[start TEXT PASSAGE]

This article is authored by Magaonkar Revati, from the Dayanand College of Law. This article is elaborately dealing with the doctrine of tacking under the Transfer of Property Act and deals with its all provisions briefly.
Table of Contents
This particular doctrine deals with such matters when the owner of the immovable property mortgages his property with others to secure different advances made for it. So it includes and deals with cases when the same property has been mortgaged repeatedly or subsequently. Tacking is an ability of a lender to secure further advances or new loans under the same existing security which ranks in priority to any amounts subsequently lent by and secured in favour of another lender.
Meaning of the term “tacking”
It is a process where an individual is in adverse possession of any real property and adds his or her period of possession to the priority over the adverse possessor.
The factual meaning of the term tacking is sewing – any long loose temporary stitches used in the process of dressmaking.
It is a legal concept that arises under the common law for competing priorities between two or more security interests arising out of the same property.

[end TEXT PASSAGE]

SHORT TASK 1: Restate the passage on tacking, starting with "It is a legal" and going on through "the same property.", with "common law" replaced by "civil law".

[start RECORDED INFORMATION]

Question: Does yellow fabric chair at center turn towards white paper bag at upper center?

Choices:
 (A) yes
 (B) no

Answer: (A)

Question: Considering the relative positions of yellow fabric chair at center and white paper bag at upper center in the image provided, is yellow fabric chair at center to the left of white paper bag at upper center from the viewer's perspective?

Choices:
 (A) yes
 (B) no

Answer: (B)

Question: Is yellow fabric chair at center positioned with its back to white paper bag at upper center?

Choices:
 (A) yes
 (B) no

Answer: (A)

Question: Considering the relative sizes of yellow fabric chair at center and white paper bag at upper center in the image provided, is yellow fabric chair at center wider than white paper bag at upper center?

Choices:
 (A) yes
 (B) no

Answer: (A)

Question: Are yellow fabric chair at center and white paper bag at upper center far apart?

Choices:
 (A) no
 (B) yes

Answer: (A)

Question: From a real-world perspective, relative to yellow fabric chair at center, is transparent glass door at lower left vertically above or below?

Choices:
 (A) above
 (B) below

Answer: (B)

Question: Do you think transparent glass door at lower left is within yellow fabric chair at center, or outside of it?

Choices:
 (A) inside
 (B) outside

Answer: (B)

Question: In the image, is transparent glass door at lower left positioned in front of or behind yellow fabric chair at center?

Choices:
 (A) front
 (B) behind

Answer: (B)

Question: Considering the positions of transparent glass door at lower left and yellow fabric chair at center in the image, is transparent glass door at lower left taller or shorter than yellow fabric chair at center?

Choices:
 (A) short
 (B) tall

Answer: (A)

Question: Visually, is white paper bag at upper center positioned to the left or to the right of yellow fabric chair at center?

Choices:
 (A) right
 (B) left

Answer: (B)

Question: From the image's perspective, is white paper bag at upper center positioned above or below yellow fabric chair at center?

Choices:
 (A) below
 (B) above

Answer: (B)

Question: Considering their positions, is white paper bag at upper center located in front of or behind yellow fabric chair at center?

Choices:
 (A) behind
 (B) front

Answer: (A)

[end RECORDED INFORMATION]

SHORT TASK 2: Pull out every line of the records that contains the string "fabric". Case counts.

TASK ANSWER 1:
It is a legal concept that arises under the civil law for competing priorities between two or more security interests arising out of the same property.

TASK ANSWER 2:
Question: Does yellow fabric chair at center turn towards white paper bag at upper center?
Question: Considering the relative positions of yellow fabric chair at center and white paper bag at upper center in the image provided, is yellow fabric chair at center to the left of white paper bag at upper center from the viewer's perspective?
Question: Is yellow fabric chair at center positioned with its back to white paper bag at upper center?
Question: Considering the relative sizes of yellow fabric chair at center and white paper bag at upper center in the image provided, is yellow fabric chair at center wider than white paper bag at upper center?
Question: Are yellow fabric chair at center and white paper bag at upper center far apart?
Question: From a real-world perspective, relative to yellow fabric chair at center, is transparent glass door at lower left vertically above or below?
Question: Do you think transparent glass door at lower left is within yellow fabric chair at center, or outside of it?
Question: In the image, is transparent glass door at lower left positioned in front of or behind yellow fabric chair at center?
Question: Considering the positions of transparent glass door at lower left and yellow fabric chair at center in the image, is transparent glass door at lower left taller or shorter than yellow fabric chair at center?
Question: Visually, is white paper bag at upper center positioned to the left or to the right of yellow fabric chair at center?
Question: From the image's perspective, is white paper bag at upper center positioned above or below yellow fabric chair at center?
Question: Considering their positions, is white paper bag at upper center located in front of or behind yellow fabric chair at center?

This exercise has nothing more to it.